Data supplied Block Start

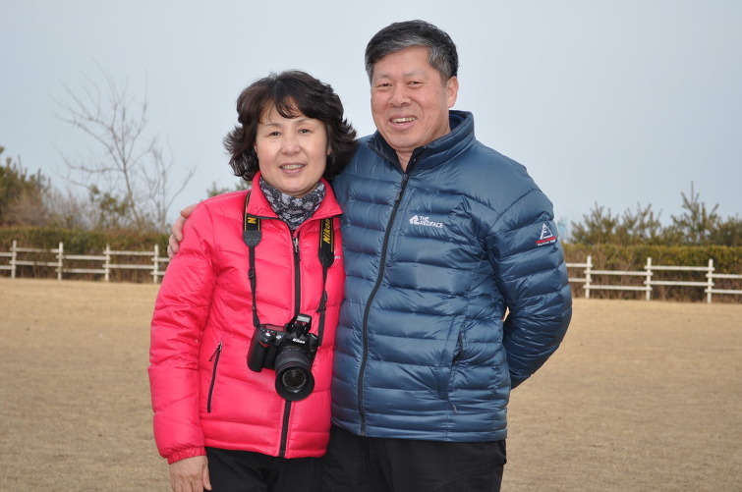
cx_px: 371
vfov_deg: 17.4
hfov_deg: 26.0
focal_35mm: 78
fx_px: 1605
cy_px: 246
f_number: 6.3
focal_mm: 52
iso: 200
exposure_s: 1/200
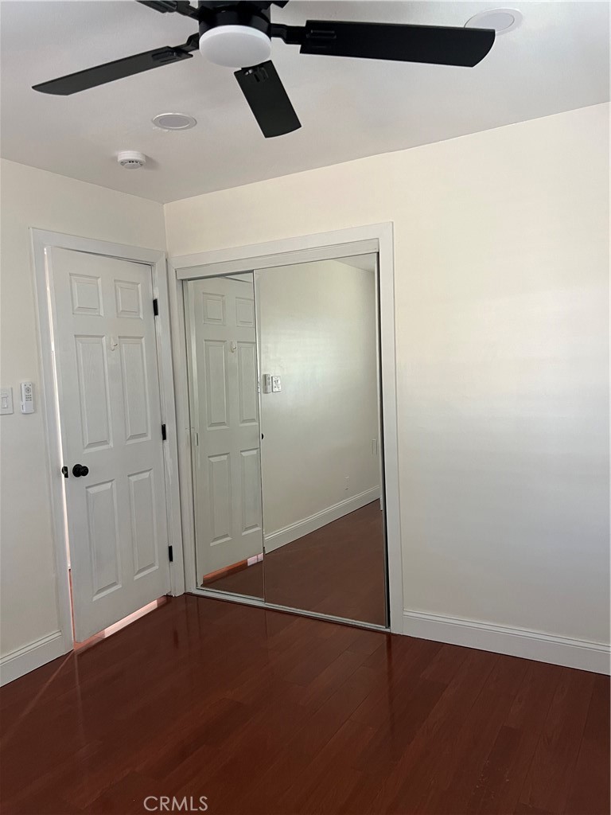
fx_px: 612
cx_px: 306
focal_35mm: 26
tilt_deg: -5.5
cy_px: 408
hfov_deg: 53.1
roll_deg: +2.5
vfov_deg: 67.3
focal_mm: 5.7
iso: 320
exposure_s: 1/60
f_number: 1.5
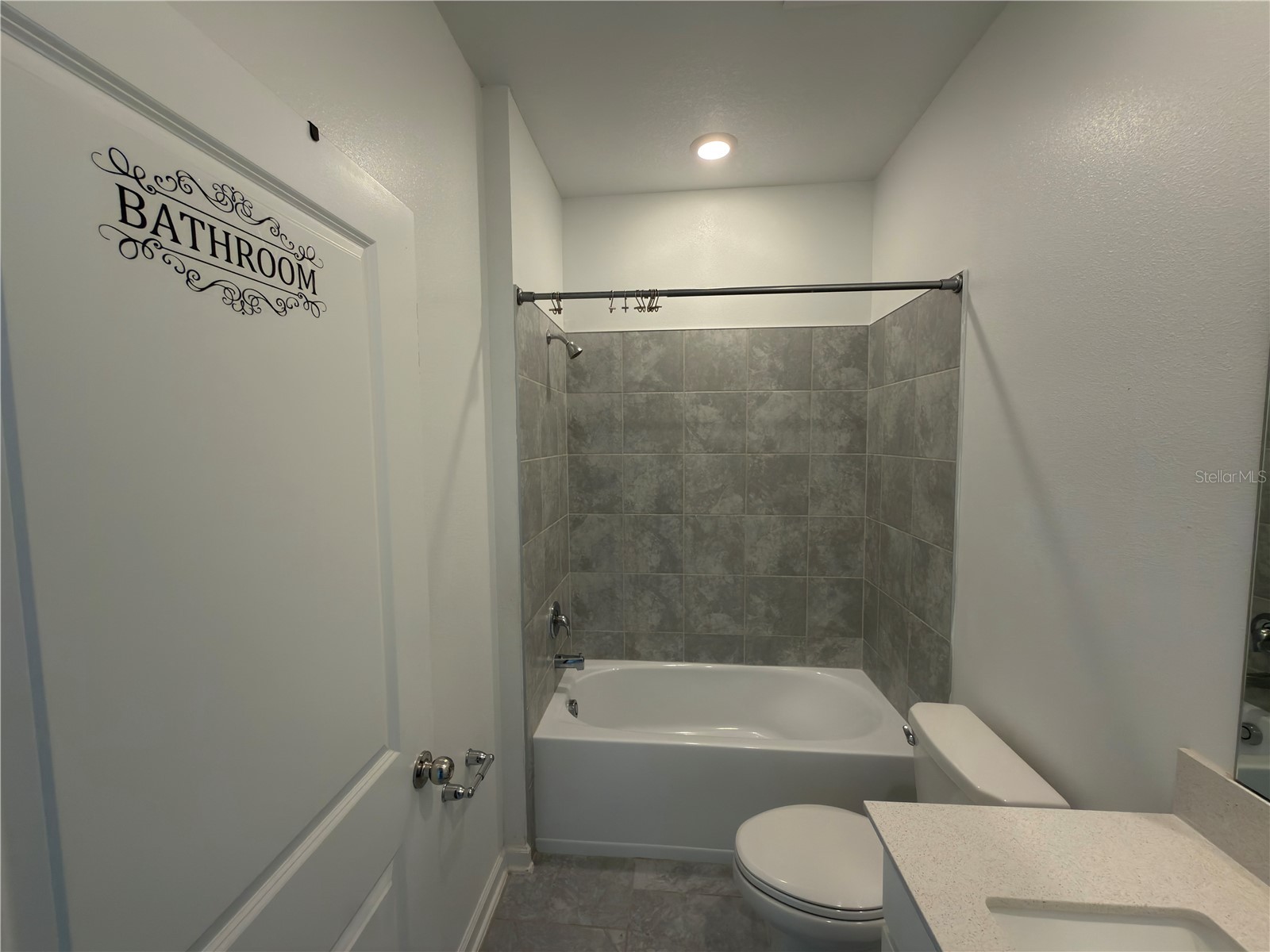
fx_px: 514
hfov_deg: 102.1
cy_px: 476
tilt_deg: -4.0
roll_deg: +0.6
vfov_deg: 85.7
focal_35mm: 14
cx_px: 635
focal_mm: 2.22
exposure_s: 1/40
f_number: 2.2
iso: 64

Data supplied Block End

→ **Work instruction**: Each entry above should be written out verbatim, minus its pictures.

→ **Result below**:
cx_px: 371
vfov_deg: 17.4
hfov_deg: 26.0
focal_35mm: 78
fx_px: 1605
cy_px: 246
f_number: 6.3
focal_mm: 52
iso: 200
exposure_s: 1/200
fx_px: 612
cx_px: 306
focal_35mm: 26
tilt_deg: -5.5
cy_px: 408
hfov_deg: 53.1
roll_deg: +2.5
vfov_deg: 67.3
focal_mm: 5.7
iso: 320
exposure_s: 1/60
f_number: 1.5
fx_px: 514
hfov_deg: 102.1
cy_px: 476
tilt_deg: -4.0
roll_deg: +0.6
vfov_deg: 85.7
focal_35mm: 14
cx_px: 635
focal_mm: 2.22
exposure_s: 1/40
f_number: 2.2
iso: 64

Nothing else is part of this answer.